Whatever it is, you need to understand the areas where your product has its largest environmental impact and start working to minimize that impact, no matter how hard that may be. For one thing, it’s the right thing to do. But beyond that, if it is a major impact for you, sooner or later someone will start asking questions and it will be important that you have recognized the impact, can talk about it coherently, and are executing a plan for reduction.

Consider an example from our own experience at Sun. A few years ago we saw that electricity costs represented an increasingly large share of our customers’ IT costs, and that customers were having trouble getting sufficient electricity for their data centers.

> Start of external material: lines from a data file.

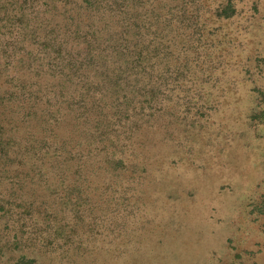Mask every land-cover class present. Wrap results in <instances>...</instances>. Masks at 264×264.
I'll use <instances>...</instances> for the list:
<instances>
[{
	"label": "rangeland",
	"instance_id": "1",
	"mask_svg": "<svg viewBox=\"0 0 264 264\" xmlns=\"http://www.w3.org/2000/svg\"><path fill=\"white\" fill-rule=\"evenodd\" d=\"M239 7L210 33V66L168 53L177 78L162 86L169 109L143 131H122L133 167L123 209L109 189L102 207L83 203V219L69 213L74 230L60 235L51 185L41 183L42 197L36 176L23 186L0 169V264L21 255L34 264H264V214L254 209L264 198V122L250 117L264 90V0ZM175 109L179 122L168 124Z\"/></svg>",
	"mask_w": 264,
	"mask_h": 264
},
{
	"label": "trees",
	"instance_id": "2",
	"mask_svg": "<svg viewBox=\"0 0 264 264\" xmlns=\"http://www.w3.org/2000/svg\"><path fill=\"white\" fill-rule=\"evenodd\" d=\"M241 1L0 0V169L23 186L36 176L32 187L42 197L41 183L51 185L64 220L57 234L73 229L69 213L84 218L87 200L91 211L102 207L109 189L124 208L132 187L122 180L133 167L122 131H143L151 115L169 109L162 86L177 78L168 53L181 49L186 64L210 66V33ZM256 96L260 107L250 117L264 122V90ZM179 112L170 111L167 123L179 122ZM254 209L264 214V198Z\"/></svg>",
	"mask_w": 264,
	"mask_h": 264
}]
</instances>
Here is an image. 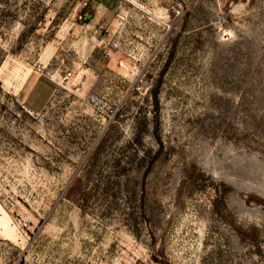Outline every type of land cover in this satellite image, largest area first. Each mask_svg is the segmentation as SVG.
Segmentation results:
<instances>
[{"label":"rangeland","instance_id":"rangeland-1","mask_svg":"<svg viewBox=\"0 0 264 264\" xmlns=\"http://www.w3.org/2000/svg\"><path fill=\"white\" fill-rule=\"evenodd\" d=\"M20 259L264 264V0H0Z\"/></svg>","mask_w":264,"mask_h":264},{"label":"built area","instance_id":"built-area-1","mask_svg":"<svg viewBox=\"0 0 264 264\" xmlns=\"http://www.w3.org/2000/svg\"><path fill=\"white\" fill-rule=\"evenodd\" d=\"M40 70H41V68H40ZM72 73H68V75H71ZM19 102H20V99H17ZM21 104H22V106H23V108H26V106L24 105V103L23 102H21ZM16 264H32L31 262H29L27 259H20V260H18L17 261V263Z\"/></svg>","mask_w":264,"mask_h":264},{"label":"crops","instance_id":"crops-1","mask_svg":"<svg viewBox=\"0 0 264 264\" xmlns=\"http://www.w3.org/2000/svg\"><path fill=\"white\" fill-rule=\"evenodd\" d=\"M35 107H33V109H34ZM36 109V108H35ZM32 111V110H31Z\"/></svg>","mask_w":264,"mask_h":264}]
</instances>
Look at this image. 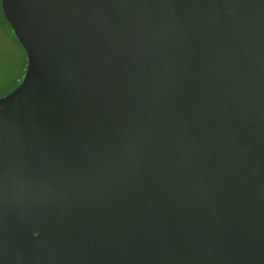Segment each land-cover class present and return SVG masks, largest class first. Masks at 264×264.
Returning <instances> with one entry per match:
<instances>
[{
  "label": "water",
  "instance_id": "water-1",
  "mask_svg": "<svg viewBox=\"0 0 264 264\" xmlns=\"http://www.w3.org/2000/svg\"><path fill=\"white\" fill-rule=\"evenodd\" d=\"M0 264H264V0H1Z\"/></svg>",
  "mask_w": 264,
  "mask_h": 264
},
{
  "label": "rangeland",
  "instance_id": "rangeland-1",
  "mask_svg": "<svg viewBox=\"0 0 264 264\" xmlns=\"http://www.w3.org/2000/svg\"><path fill=\"white\" fill-rule=\"evenodd\" d=\"M0 0V98L13 92L22 83L27 70L25 51L8 34Z\"/></svg>",
  "mask_w": 264,
  "mask_h": 264
},
{
  "label": "trees",
  "instance_id": "trees-1",
  "mask_svg": "<svg viewBox=\"0 0 264 264\" xmlns=\"http://www.w3.org/2000/svg\"><path fill=\"white\" fill-rule=\"evenodd\" d=\"M1 10H2V8H1ZM2 14H3V17H4V19H5L6 23H7V25H8V31H9L8 34H9V36H11L12 39H14L15 42H17L18 45L23 49V47H22L21 44L19 43L18 39L16 38V36H15V34H14V32H13L11 26H10V24L7 22V20H6V18H5V15H4V13H3V10H2ZM23 50H24V49H23ZM26 56H27V55H26Z\"/></svg>",
  "mask_w": 264,
  "mask_h": 264
}]
</instances>
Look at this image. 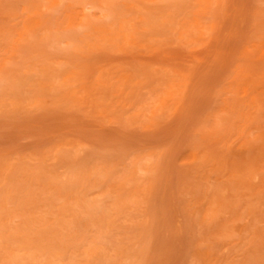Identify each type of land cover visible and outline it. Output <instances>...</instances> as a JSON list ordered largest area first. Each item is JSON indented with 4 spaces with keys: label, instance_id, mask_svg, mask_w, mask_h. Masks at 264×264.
I'll use <instances>...</instances> for the list:
<instances>
[{
    "label": "rangeland",
    "instance_id": "1",
    "mask_svg": "<svg viewBox=\"0 0 264 264\" xmlns=\"http://www.w3.org/2000/svg\"><path fill=\"white\" fill-rule=\"evenodd\" d=\"M58 1L0 0V75L37 72L0 81L1 207L33 212L52 175L106 167L85 191L96 224L48 261L264 264V0H115L165 12L130 10L117 37L106 3Z\"/></svg>",
    "mask_w": 264,
    "mask_h": 264
},
{
    "label": "bare ground",
    "instance_id": "2",
    "mask_svg": "<svg viewBox=\"0 0 264 264\" xmlns=\"http://www.w3.org/2000/svg\"><path fill=\"white\" fill-rule=\"evenodd\" d=\"M71 1L72 4L82 6L88 4L103 6L106 3L111 9L109 8V12L105 14L109 27H103V30L106 28L104 31L108 32L107 30L111 28L113 37L119 36L124 31V23L130 10H133L132 16L136 15L147 27L165 22L163 10L147 14L142 12L136 3L135 7L129 9L126 1H123L118 8L115 6V0ZM159 1H163L167 8H179L180 0ZM57 3H59L58 0ZM115 7L118 9L117 11L115 9L116 12L112 10ZM32 24L34 28H38L42 22L34 20ZM74 24L76 21H73L70 26ZM51 36L52 32H46L44 38L48 39ZM63 71V65L52 67L49 75L51 84L63 85L65 77ZM29 73L27 77L17 76V78H11L8 73H5L0 75V81L6 80L11 93L21 89L25 84L34 89L36 84L35 80L31 79V75H37V72L32 70ZM108 171L106 167L92 169L88 173V184L83 182L72 187L74 171L72 165H69L66 177L52 175L55 181L48 189L50 197L45 198L33 212L24 211V213L15 214L10 209V205L5 204L2 207L0 205V251L5 253L1 255L0 264H55L54 260L48 261L49 254L59 257L66 245L70 244L71 237L79 236L85 229L96 224V216L102 210L101 200L99 197H87L88 193L85 191L102 185ZM74 189H80L83 192L79 193ZM9 194L6 193L0 200H9ZM61 201H64V204H61Z\"/></svg>",
    "mask_w": 264,
    "mask_h": 264
}]
</instances>
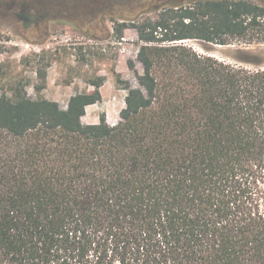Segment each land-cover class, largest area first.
Here are the masks:
<instances>
[{"label": "trees", "instance_id": "obj_1", "mask_svg": "<svg viewBox=\"0 0 264 264\" xmlns=\"http://www.w3.org/2000/svg\"><path fill=\"white\" fill-rule=\"evenodd\" d=\"M126 1H102L119 39ZM152 2L117 123L82 120L101 80L0 94V264H264L263 61L186 43L264 44V4Z\"/></svg>", "mask_w": 264, "mask_h": 264}, {"label": "rangeland", "instance_id": "obj_2", "mask_svg": "<svg viewBox=\"0 0 264 264\" xmlns=\"http://www.w3.org/2000/svg\"><path fill=\"white\" fill-rule=\"evenodd\" d=\"M102 1L0 0V94L21 88L31 98L56 100L66 108L71 95L92 92V82L101 80L102 99L87 107L82 120L98 122L104 113L110 124L117 123L126 96L117 77L137 86L129 60L141 71L136 59L141 43L133 18L155 15L143 12L155 0H127L112 8L120 21L122 15L130 17L121 39L112 30L107 14L111 9L104 7L103 12ZM249 1L264 4V0ZM186 43L231 63L245 65L235 57L257 55L263 61L260 67H264V44L215 45L193 39ZM43 70L46 78L42 80L39 71Z\"/></svg>", "mask_w": 264, "mask_h": 264}]
</instances>
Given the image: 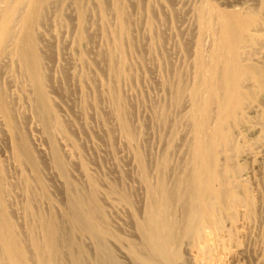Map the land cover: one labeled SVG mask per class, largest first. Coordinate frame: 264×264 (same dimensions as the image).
Returning <instances> with one entry per match:
<instances>
[{
  "label": "bare ground",
  "instance_id": "1",
  "mask_svg": "<svg viewBox=\"0 0 264 264\" xmlns=\"http://www.w3.org/2000/svg\"><path fill=\"white\" fill-rule=\"evenodd\" d=\"M84 1L0 0V140L13 165L10 171L8 160L0 161V264H223L234 254L226 249V242L244 234L240 222L260 217L257 210L262 201L247 185L252 172L234 160L257 161L248 152L239 153L235 140L255 132L246 120L260 109L251 101L253 91L264 87L262 30L243 10L221 9L206 0L199 8L194 6L198 22L191 34L193 84L190 89L183 82L174 87L172 98V106L189 112L185 161L181 156L179 168L170 167L168 160L156 162L151 173L148 162L135 150L144 186L135 213L122 176L99 186L84 168L58 115L59 105L48 93L52 77L46 61L55 58L58 33L51 32L55 23L65 28L61 14L65 10L75 46L81 45L93 37L89 26L94 6L101 22L99 33L110 46L94 62L104 67L109 83L93 80L87 73L68 77L80 92L87 85L96 89L99 98L109 93L120 134L132 148L137 142L126 100L117 92L122 80L132 79L125 73V48H136L128 29L129 23L133 25L132 13L126 12L125 5L128 2L139 10L140 1L86 0L83 6ZM260 3L264 8V0ZM78 55L81 68L89 71L92 63ZM15 73L26 82L23 101L46 138L47 161L61 181L62 209L45 183L44 149L34 143L29 115L13 90ZM162 120H167L166 113ZM262 168L264 172V164ZM117 207L128 209L129 235L113 218Z\"/></svg>",
  "mask_w": 264,
  "mask_h": 264
},
{
  "label": "rangeland",
  "instance_id": "2",
  "mask_svg": "<svg viewBox=\"0 0 264 264\" xmlns=\"http://www.w3.org/2000/svg\"><path fill=\"white\" fill-rule=\"evenodd\" d=\"M139 1V10H134L128 2V5L127 3L125 5V9L127 8L126 12L132 13L128 15L131 18L129 22L133 21V25L129 23L128 29L129 34L131 32L133 34L130 37L132 38V43L134 42L133 45L136 44L134 46L136 48L133 51H130L127 46L125 48L126 55L128 54L126 56L128 67L125 73L128 76L131 75L132 79L122 80L119 87L120 90L118 89L117 92L126 100L127 108L131 115L129 117L130 124L135 129V133L138 134L136 145L134 144L133 148L122 137L114 121L110 94L105 93L103 98H99L96 89L94 87L89 89L90 87L87 85H83L80 92L77 89L76 81L68 77V75L72 74L79 76L82 73H87L90 76L92 74L93 80L97 78L99 81L109 83L104 67L94 62V57L96 58L98 53H102L110 47H108L109 43L106 37L103 38L102 34L99 33V31L101 32V22L97 13H95L94 6L93 25L89 26V31H91L93 37L89 41L85 40L81 45L77 44L76 46L77 42L75 41V36L73 38L74 33L69 25L71 22H68L70 19L69 17L67 19L65 10L63 12L61 8L58 9L62 10L63 13L61 14L65 17L62 20H65L63 22L66 25L64 26L62 22L65 27L62 29L58 23V26L55 23L54 31L51 32L54 34L58 33L56 35L61 38L58 39L55 35L57 41L53 43V50L55 51L54 61H46L48 68H51L50 75L52 77L50 82L52 84L49 83L50 87L48 88L49 96L54 101H57L56 103L59 105L58 115L68 127L69 137L74 142H72L73 145L76 146H74L75 152L76 154L79 153L78 155L83 161L84 168L92 174L99 186L104 182H114L113 179L122 176L127 191L132 194L131 207L135 213V206H137L140 195L142 196L143 194L144 187L140 181L139 170L134 160L133 153L135 150L141 153L148 162L151 173H154L156 162L162 163L168 160L170 167L175 168L182 162L181 156L185 161L186 146H184V143L187 142L186 138L188 139L187 115L189 112L183 111L178 105H176L177 109L172 106V98L176 89L174 87L181 85L183 82L182 85H186L190 89L193 84V81H191L193 80L192 63H194L195 57L192 54L193 47L191 44L193 42L191 34L194 31L192 28H197L195 23L198 22V18L196 20L197 9L194 6L199 8L202 0H153L155 5L152 0L149 3L148 0ZM206 2L209 4L213 3L212 5L221 9L232 10L235 8L238 11L243 10L242 12L245 15L251 16L256 20L258 29L262 30L261 33L264 38V8L260 5V0H206ZM83 3V6L87 5L85 4L87 3L86 0ZM61 14L58 11L59 20L58 18L56 20H61ZM48 30H46L48 33L45 31L46 39L51 36ZM262 44L259 45L262 46ZM260 46L256 49L257 53L258 49H261ZM262 48L261 51H264V46ZM78 54H82V57L90 65L92 63L93 66L91 65L89 71L87 68H81ZM71 61L75 62L72 64ZM20 76V74H14L13 90L18 95L19 105L29 115L34 143L44 149V155L47 158H45L44 167L45 183L56 205H58L59 209H62L64 207L61 202L63 199L62 184L55 170L51 167L50 161L49 163L47 161L49 150L46 138L39 131L40 127L29 112L30 109L27 103H25V100L23 101V93L26 88L24 84L26 82ZM253 93L254 98L251 101L257 105V109L259 107L260 109L256 110L257 112L254 113L256 115H248L247 117H250V120L247 118L246 121L251 125L248 126L253 127L252 129L255 132H245L243 135L237 136L235 143L242 150L239 153L248 152L257 161L254 164L251 161L246 162L241 160V158L235 157L234 162L243 169L252 172L251 177L247 180V185L254 192V194L252 192L253 196H257L256 198L260 199L257 200L262 201L261 203L264 205V172L262 171V165L264 164L262 163L264 162V87L256 89ZM89 104L96 106V110L89 107ZM82 107L84 111H81ZM162 113H166V121L162 120ZM3 148L4 146L0 140V161L8 160L6 162L7 166L12 171L13 165ZM239 153L235 154V156ZM176 163L178 165L175 166ZM75 181L78 182V180ZM261 203H259L260 209L258 208L259 210H257V212L259 211L258 217H260L251 222H240V230L244 234L235 236L233 240L226 242V249L234 254L227 256L223 264H264V206L262 207ZM116 209V212L112 213L113 218L129 235L130 232L128 231L131 230V224L128 209L126 210L123 207H117Z\"/></svg>",
  "mask_w": 264,
  "mask_h": 264
}]
</instances>
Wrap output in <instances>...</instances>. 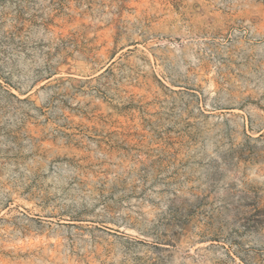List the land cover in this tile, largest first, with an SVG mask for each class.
Wrapping results in <instances>:
<instances>
[{"label": "rangeland", "instance_id": "rangeland-1", "mask_svg": "<svg viewBox=\"0 0 264 264\" xmlns=\"http://www.w3.org/2000/svg\"><path fill=\"white\" fill-rule=\"evenodd\" d=\"M0 264H264V0H0Z\"/></svg>", "mask_w": 264, "mask_h": 264}]
</instances>
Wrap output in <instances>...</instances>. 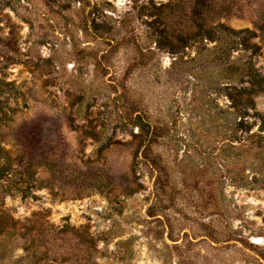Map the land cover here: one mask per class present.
<instances>
[{
	"label": "rangeland",
	"instance_id": "rangeland-1",
	"mask_svg": "<svg viewBox=\"0 0 264 264\" xmlns=\"http://www.w3.org/2000/svg\"><path fill=\"white\" fill-rule=\"evenodd\" d=\"M257 74L264 0H0V264H264Z\"/></svg>",
	"mask_w": 264,
	"mask_h": 264
},
{
	"label": "trees",
	"instance_id": "trees-1",
	"mask_svg": "<svg viewBox=\"0 0 264 264\" xmlns=\"http://www.w3.org/2000/svg\"><path fill=\"white\" fill-rule=\"evenodd\" d=\"M257 77H258L257 84L259 85L260 89H263L262 88V82L264 81V78H260V76L258 74H257ZM245 91H246V94L248 95L249 92L246 89H245ZM246 101H248V100H246ZM5 170H6L5 167L4 168L0 167V176H2L4 174Z\"/></svg>",
	"mask_w": 264,
	"mask_h": 264
}]
</instances>
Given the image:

With the rapid build-out of Internet-based services and new Web 2.0 applications, the deployment of new infrastructure was outpacing the ability to provide adequate power and cooling of equipment.

A back-of-the-envelope calculation showed that it was by far our biggest environmental impact—many times the energy and emissions required to make our product or run our own operations. Furthermore, we understood that it was a growing issue for our customers, and they were going to expect progress. We began investing—and innovating—more in areas such as energy-efficient chip design, core operating system efficiency, and innovation in data center consolidation techniques and virtualization technologies. Our coming-out party occurred in 2005 with the launch of the “Niagara” processor, a new UltraSPARC architecture that used only 74 watts of power and ran at 1.4 GHz—far faster than previous generations. Industry analysts have credited this innovation with saving customers many millions of dollars in energy costs—and catapulting Sun into new business opportunities.

Quick Wins and Low-Hanging Fruit

Through analysis and measurement, not only will you identify opportunities for making major improvements in terms of environmental impact, but you’ll also run across areas where quick fixes can be made with minimal effort or expense. When you find such low-hanging fruit, go ahead and pick it. Quick fixes may not have a huge impact individually, but lots of them add up.

For example, there may be simple things you can do to reduce the weight of your product. The weight has huge ripple effects in terms of environmental impact: Every ounce represents more raw materials used, more energy expended to produce and assemble and distribute your product, more GHG emissions (especially when you factor in multistage shipping), more waste to deal with, and so on. Reducing the weight of your packaging or documentation by a small fraction can provide a nice reduction to the total carbon footprint of your product.

Some of these opportunities will become apparent in your modeling activities, but others will bubble up from your company’s employees. They are the ones who know how things really work, sometimes in ways that aren’t ideal. We get a steady stream of emails that start with “Did you know...”, and some of our best quick wins have come from such employee observations and suggestions.

In addition to the environmental benefit, we often find that small, quick wins can provide good momentum to the organization, and provide stimulus for tackling some of the tougher problems. Also, focusing on low-hanging-fruit projects with a positive economic return (lower shipping costs, for the weight reduction example we just discussed) is a good vehicle for engaging the finance department and business management.

So, to quickly recap our guidelines for setting priorities, requirements, and goals:

• Make sure your product or service will meet all applicable environmental laws for every country, state, and province where you plan to offer it.

• Place a high priority on environmental features that will cut costs or increase market appeal for your product or service.

• Place a high priority on minimizing the effect of any environmental features that are required but will not have a negative business impact.

• Place a high priority on environmental features that will help your company meet its overall environmental goals.

• Understand the largest impacts of your product or service and make sure you have a plan to decrease the impact steadily over time.

• Be on the lookout for low-hanging fruit—opportunities to make changes that have a positive business impact, no matter how small they are.